→ What to produce
Among the records, how many lines carry the string "userSpaceOnUse"? Give that number with nothing added.

→ Stored items
Content starts

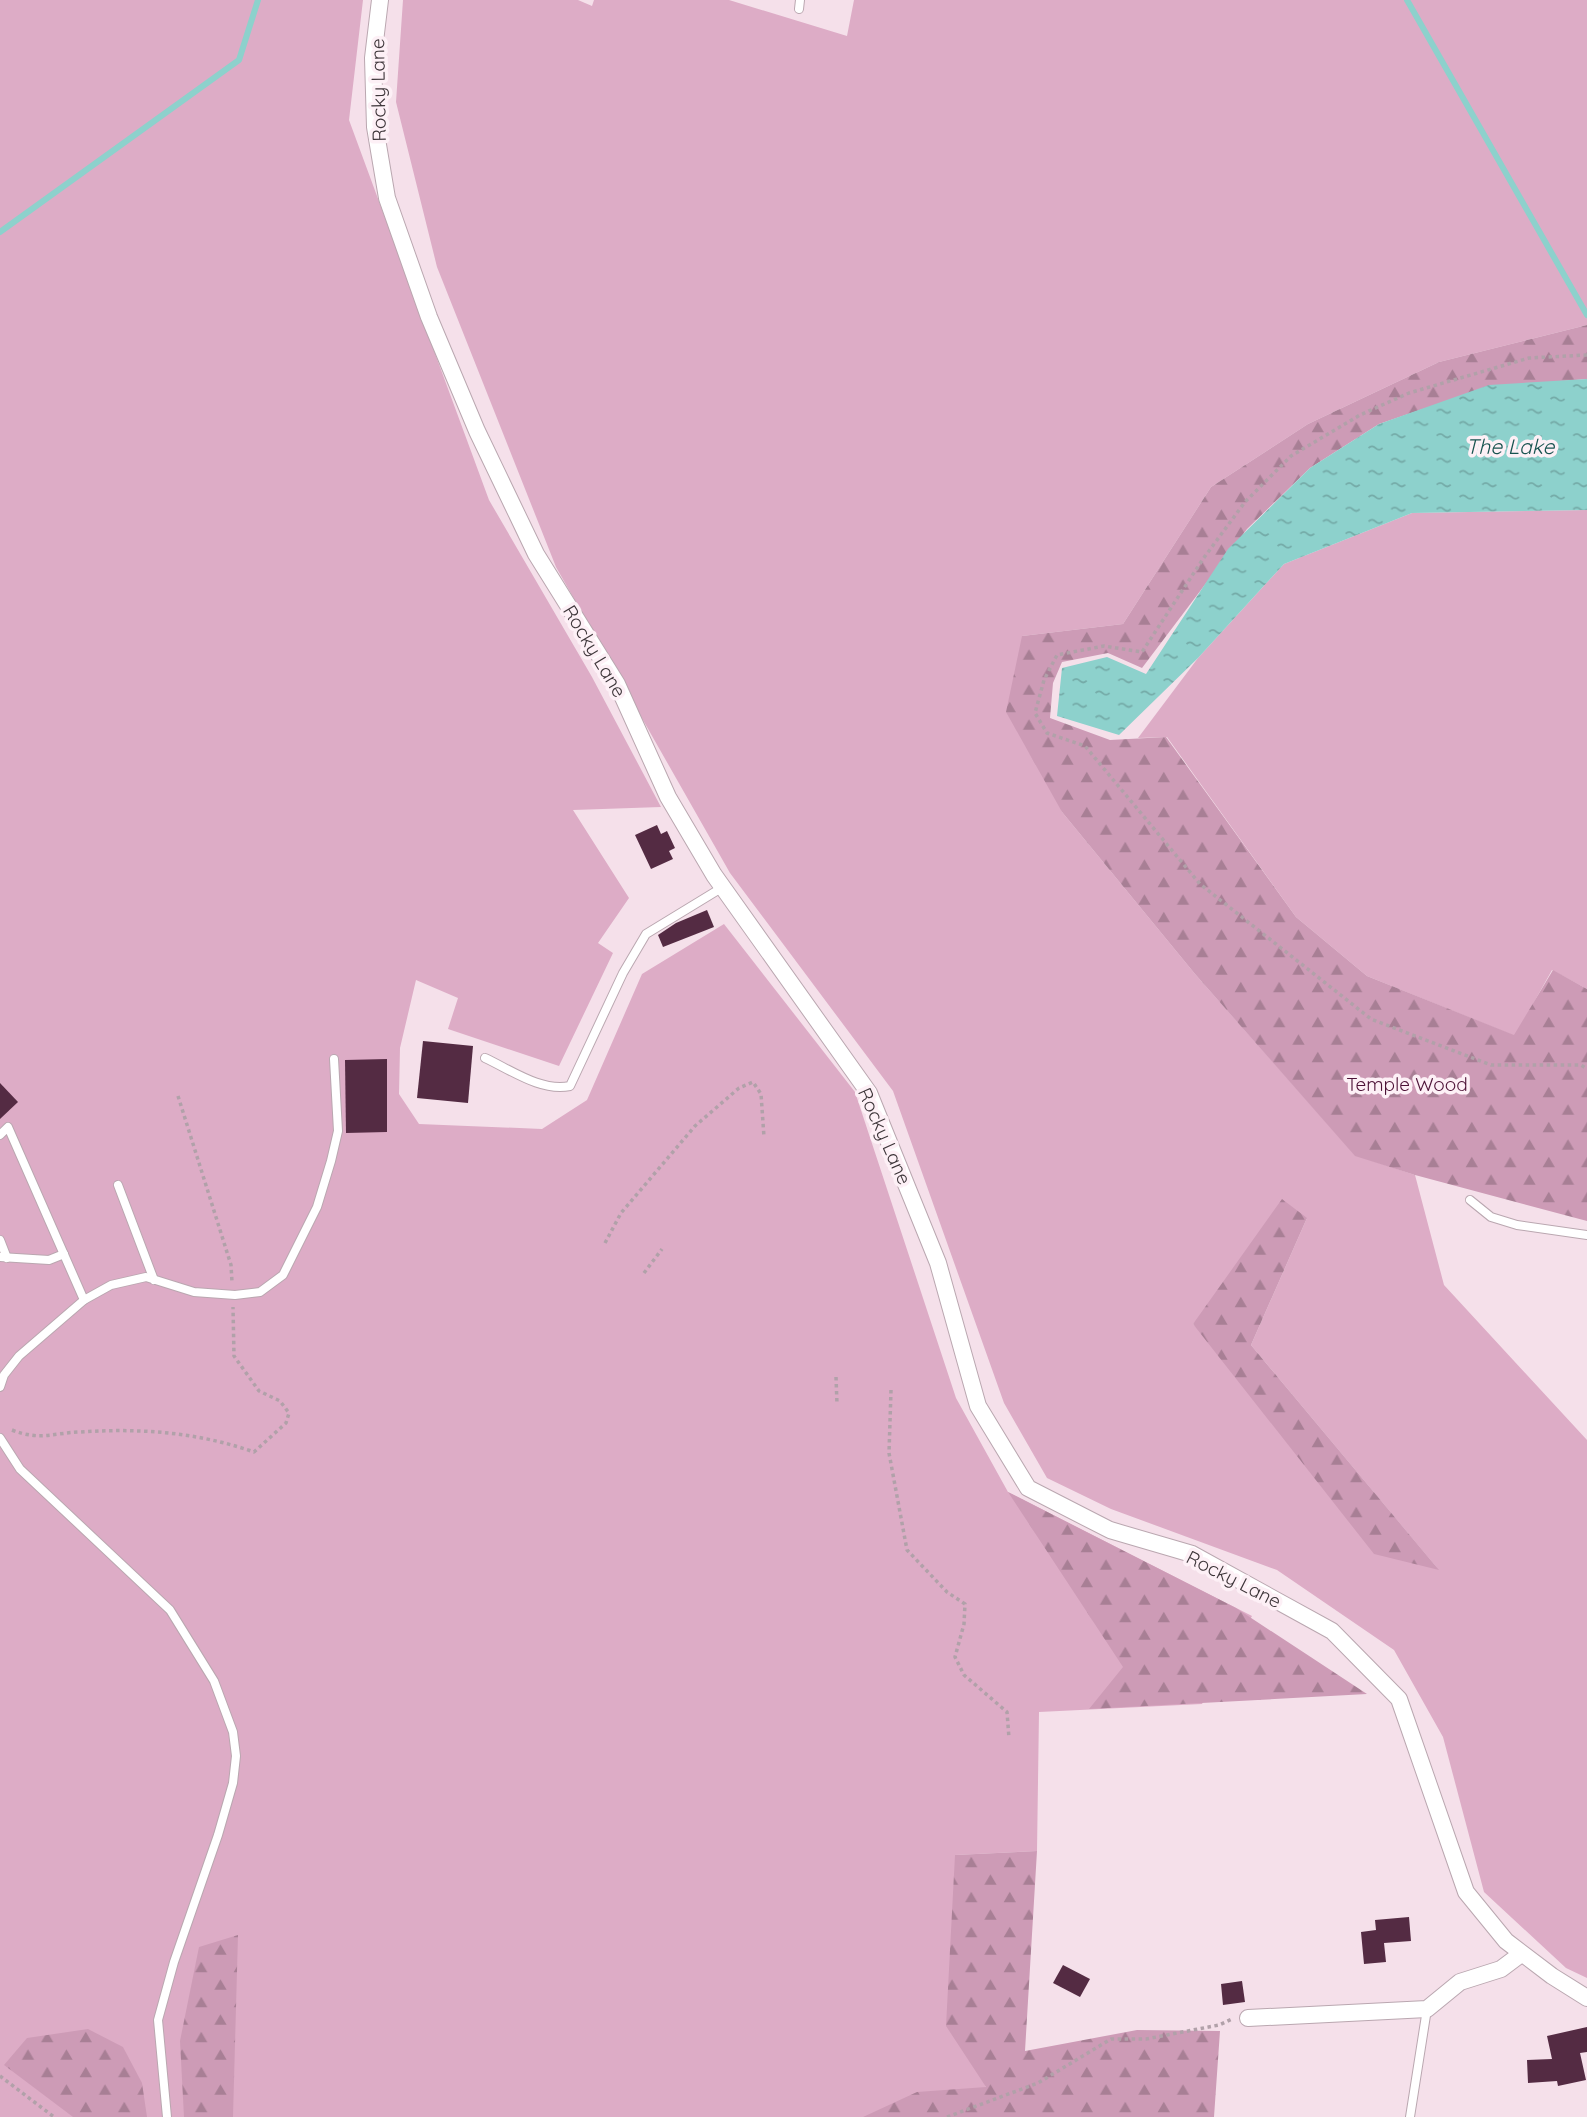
<svg xmlns="http://www.w3.org/2000/svg" width="1587" height="2117" viewBox="0 0 1587 2117" font-family="Quicksand,sans-serif">
<style>
.green{fill:#ddacc6;fill-rule:evenodd}
.forest{fill:url(#forest-firs)}
.water{fill:url(#water-ripples)}
.lines{fill:none;stroke-linecap:round;stroke-linejoin:round}
.stream{stroke:#8dd1cc;stroke-width:6}
.building{fill:#542b43}
.lane-casing{stroke:#baa7b0;stroke-width:10}
.street-casing{stroke:#baa7b0;stroke-width:18}
.path{stroke:#b1a1a9;stroke-width:3.5;stroke-dasharray:3.5 3.5;stroke-linecap:butt}
.lane{stroke:#fff;stroke-width:8}
.street{stroke:#fff;stroke-width:16}
.labels{text-anchor:middle;stroke-width:7;stroke-linejoin:round;paint-order:stroke}
.street-label{font-size:19px;fill:#3d3539;stroke:#fdf0f6}
.park-label{font-size:19px;fill:#4c1136;stroke:#fdf0f6}
.water-label{font-size:21px;font-style:italic;fill:#185350;stroke:#fdf0f6}
</style>
<defs>
<pattern id="forest-firs" width="22" height="20" patternUnits="userSpaceOnUse" patternTransform="scale(1.75)"><rect width="22" height="20" fill="#cd9bb6"/><path d="M5 1l3.5 6h-7zM16 11l3.5 6h-7z" fill="#a87f95"/></pattern>
<pattern id="water-ripples" width="26" height="14" patternUnits="userSpaceOnUse" patternTransform="scale(1.75)"><rect width="26" height="14" fill="#8dd1cc"/><path d="M2 4q2-2 4 0t4 0M15 11q2-2 4 0t4 0" fill="none" stroke="#74aaa7"/></pattern>
</defs>
<rect width="100%" height="100%" fill="#f5e0ea"/>
<!-- green -->
<g class="green">
<path d="M0,0H363L349,120L489,500L592,677L661,807L573,810L629,898L598,943L613,953L559,1066L448,1029L458,998L416,980L400,1048L399,1094L419,1124L542,1129L587,1100L642,974L724,924L855,1092L956,1398L1008,1492L1252,1616L1202,1704L1039,1712L1037,1851L955,1855L986,2088L974,2117H0Z"/>
<path d="M403,0H578L592,6L594,0H729L847,36L854,0H1587V325L1439,362L1308,424L1211,487L1123,624L1022,636L1062,812L1195,974L1355,1155L1415,1175L1444,1285L1587,1440V1978L1566,1968L1484,1892L1443,1737L1394,1650L1277,1570L1111,1509L1047,1478L1004,1403L893,1091L730,873L556,567L437,267L396,102ZM1307,1218L1251,1345L1438,1569L1193,1324Z"/>
<path d="M1587,510V989L1552,970L1515,1036L1367,976L1296,917L1167,737L1138,738L1198,658L1284,564L1412,513Z"/>
</g>
<!-- forest -->
<g class="forest">
<path d="M1587,325V379L1553,382L1423,409L1379,424L1310,468L1247,529L1142,668L1108,653L1062,662L1053,683L1050,718L1110,740L1166,737L1296,917L1367,976L1514,1035L1553,970L1587,989V1221L1415,1175L1355,1156L1195,974L1062,812L1006,712L1022,636L1123,624L1211,487L1308,424L1439,362Z"/>
<path d="M1282,1199L1307,1218L1251,1345L1439,1570L1374,1554L1193,1324Z"/>
<path d="M1008,1492L1236,1608L1367,1694L1089,1709L1123,1667Z"/>
<path d="M1037,1851L1025,2051L1137,2030L1220,2031L1214,2117H863L917,2092L986,2087L946,2026L955,1855Z"/>
<path d="M238,1935L233,2117H184L180,2041L199,1947Z"/>
<path d="M88,2029L123,2047L142,2083L147,2117H73L4,2065L27,2038Z"/>
</g>
<!-- water -->
<path class="water" d="M1587,379V510L1412,513L1284,564L1198,658L1119,735L1057,716L1062,668L1107,657L1146,674L1228,549L1310,468L1379,424L1489,385Z"/>
<g class="lines">
<!-- stream -->
<g class="stream">
<path d="M1407,0L1587,315"/>
<path d="M0,232L239,60L258,0"/>
</g>
</g>
<!-- building -->
<g class="building">
<path d="M657,825L661,834L667,831L675,848L669,851L673,859L651,869L635,835Z"/>
<path d="M707,910L714,927L663,947L658,935L676,923Z"/>
<path d="M423,1041L473,1046L468,1103L417,1098Z"/>
<path d="M387,1059V1132L346,1133L345,1060Z"/>
<path d="M0,1083L18,1102L0,1119Z"/>
<path d="M1409,1917L1411,1941L1384,1943L1386,1962L1364,1964L1361,1932L1376,1930L1375,1920Z"/>
<path d="M1063,1965L1090,1979L1080,1997L1053,1983Z"/>
<path d="M1242,1981L1245,2002L1223,2005L1221,1984Z"/>
<path d="M1587,2027V2052L1580,2053L1586,2080L1558,2086L1557,2081L1528,2083L1527,2060L1552,2059L1547,2036Z"/>
</g>
<g class="lines">
<defs>
<g id="lane">
<path d="M799,9L800,0"/>
<path d="M485,1058C511,1070 541,1092 570,1086L623,973L646,934L723,887"/>
<path d="M0,1135L8,1127L84,1300"/>
<path d="M118,1185L154,1280"/>
<path d="M1470,1200L1491,1217L1517,1225L1587,1235"/>
<path d="M0,1240L7,1258"/>
<path d="M0,1257L49,1260L64,1254"/>
<path d="M0,1387L4,1375L19,1356L84,1300L111,1285L146,1277L194,1292L235,1295L260,1292L283,1275L317,1207L331,1161L338,1131L334,1059"/>
<path d="M0,1438L20,1469L170,1610L214,1681L233,1732L236,1756L233,1783L218,1835L174,1962L158,2020L167,2117"/>
<path d="M1410,2117L1427,2009"/>
</g>
<g id="street">
<path d="M380,0L373,58L375,127L387,198L429,317L477,431L536,554L617,684L668,797L714,875L869,1093L938,1263L978,1406L1028,1488L1110,1530L1192,1554L1332,1631L1399,1699L1466,1892L1506,1941L1552,1976L1587,1998"/>
<path d="M1248,2018L1427,2009L1460,1982L1501,1969L1521,1954"/>
</g>
</defs>
<!-- lane casing -->
<use href="#lane" class="lane-casing"/>
<!-- street casing -->
<use href="#street" class="street-casing"/>
<!-- path -->
<g class="path">
<path d="M1587,355L1529,358L1409,393L1360,415L1291,456L1245,502L1203,559L1142,652L1104,646L1057,655L1044,680L1035,713L1047,733L1085,746L1200,884L1371,1019L1491,1065H1581L1587,1069"/>
<path d="M178,1096L231,1265L232,1282"/>
<path d="M605,1243L621,1213L695,1126L739,1088L753,1082L761,1094L764,1137"/>
<path d="M644,1273L662,1249"/>
<path d="M836,1377L837,1404"/>
<path d="M891,1390L889,1453L907,1550L947,1592L965,1604L964,1624L955,1657L964,1675L1007,1712L1009,1738"/>
<path d="M12,1430C40,1441 52,1433 80,1432C140,1428 197,1432 254,1452L286,1423L289,1413L280,1401L259,1391L234,1356L233,1307"/>
<path d="M0,2076L54,2117"/>
<path d="M947,2117L1038,2083L1111,2039H1146L1219,2025L1232,2019"/>
</g>
<!-- lane -->
<use href="#lane" class="lane"/>
<!-- street -->
<use href="#street" class="street"/>
</g>
<g class="labels">
<!-- street labels -->
<g class="street-label">
<text transform="translate(378 90) rotate(-91)" y="7">Rocky Lane</text>
<text transform="translate(595 651) rotate(59)" y="7">Rocky Lane</text>
<text transform="translate(885 1136) rotate(66)" y="7">Rocky Lane</text>
<text transform="translate(1234 1579) rotate(27)" y="7">Rocky Lane</text>
</g>
<!-- park labels -->
<g class="park-label">
<text x="1407" y="1091">Temple Wood</text>
</g>
<!-- water labels -->
<g class="water-label">
<text x="1510" y="454">The Lake</text>
</g>
</g>
</svg>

Content ends

→ Solved problem
2